Georgetown, Guyana: Contrary to the defenses being put forward by Guyana’s Minister of Natural Resources and the Environment, Mr. Robert Persaud, the United Kingdom is only one of four Western Countries that had long claimed that foreign cartel money was being invested by some operatives within Guyana’s mining sector.
This information was long revealed by British Intelligence during the investigation and subsequent trial of Britain’s biggest drug kingpin, Curtis “Cocky” Warren, in 2013.
According to the UK’s National Crime Agency, Warren had invested around £4 million (over US$6 million) in a gold mining venture in Guyana. He also allegedly had similar mining investments in various parts of Africa.
That mining investment claim was also carried by several of Britain’s leading newspapers, which can be discovered via a simple Google search.
(See two stories that briefly mentioned Warrens investment in Guyana’s mining sector in two mainstream British newspapers HERE and HERE . A simple journalism query of the UK court archives can also clarify this)
During his trial, British investigators had told the Crown court that they had travelled to Guyana and spent several months tracking Warren’s gold mining exploits in that country, where it was discovered that other cartels were also moving into mineral mining there.
Four Guyanese businessmen were identified during the trial as major money launderers for Warren in Georgetown, and that the monies were injected into gold mining.
Warren’s cartel money is said to be still circulating among a cadre of mineral miners.
Two Guyana government officials were also identified during the trial, but the Crown had caution media outfits against naming the six persons in their reports since investigations into those individuals are still ongoing.
Since that trial, the Netherlands, the UK, Canada and the United States began to redirect their focus on money laundering within Guyana’s mining sector.

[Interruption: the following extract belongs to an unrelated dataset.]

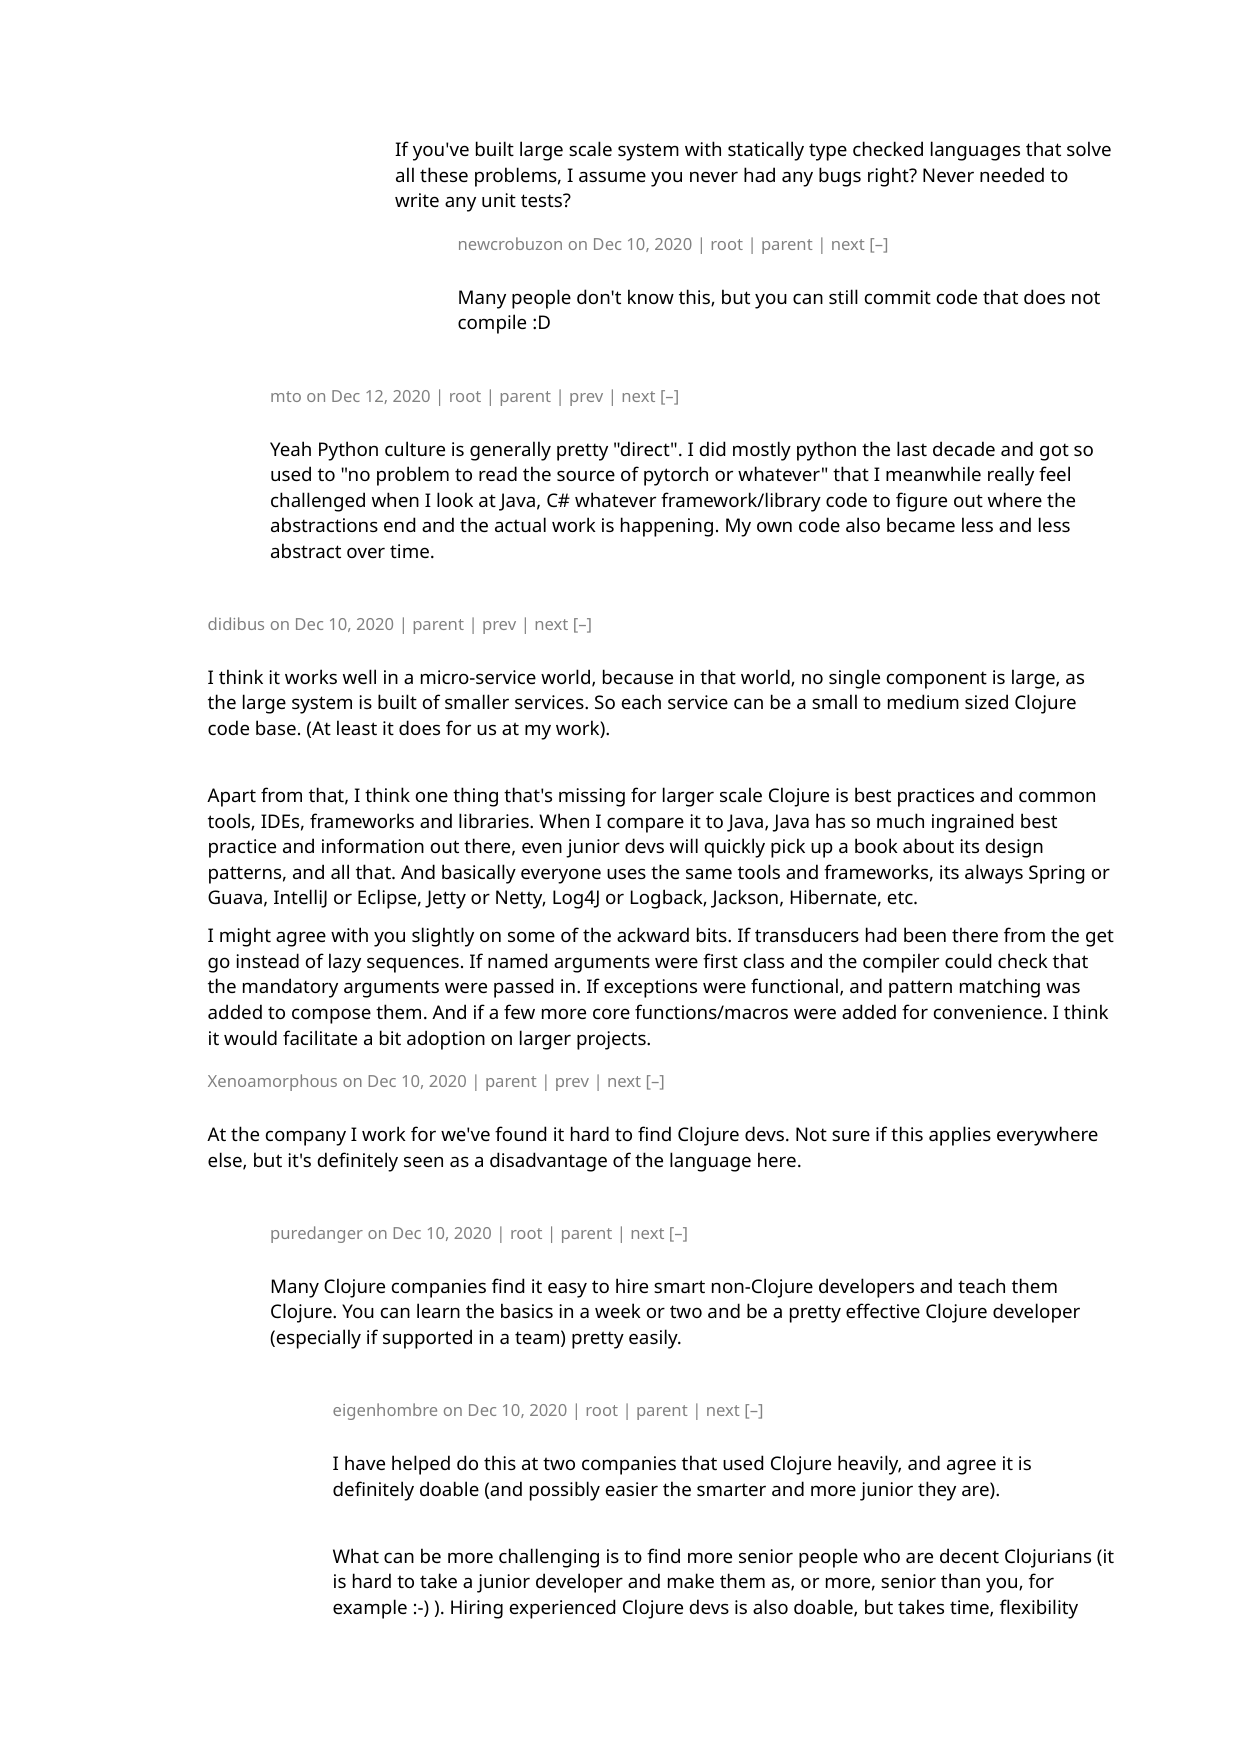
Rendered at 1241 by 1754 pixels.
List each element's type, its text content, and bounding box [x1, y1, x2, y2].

Some of their covert discoveries were either deliberately or mistakenly leaked into the hands of a media informant who has since passed on the information to this publication.
Efforts were then made in futility to bring the details of this dossier to the attention of Guyana’s Minister of Human Resources and the Environment Mr. Robert Persaud.
In a subsequent report that was carried in The Oslo Times and the Epoch Times, it was revealed that Western Intelligence was seriously looking into suspected investments by two cartel groups into Guyana’s mining sector.
However, the Guyana Government vehemently downplayed the report, while characterizing the writer who broke the story.
A source within Guyana’s political opposition who had been preview to a fragment of the Western Intelligence information, stressed that it will only be a matter of time before those in authority would realize that brushing aside the report was a mistake in the first place.
He agreed that it can be somewhat difficult to identify who is using cartel money and who is not, hence it might be premature to squarely blame the relevant Minister if there was any unintentional failure in that regard. But suggested that it will be in the Ministry’s best interest to investigate the message, rather than lambasting the messenger.
For several years now, a lack of confidence in Guyana’s security sector has often caused Western governments to conduct clandestine intelligence operations without the involvement or knowledge of the Guyana government.
This policy has since seen several international cases unfolding with Guyana being factored in without the Guyana police or the Government having a single clue.
However, Guyana’s Minister of Natural Resources and the Environment, Mr. Robert Persaud is adamant that Western intelligence agents would have told his administration if such an investigation was ongoing.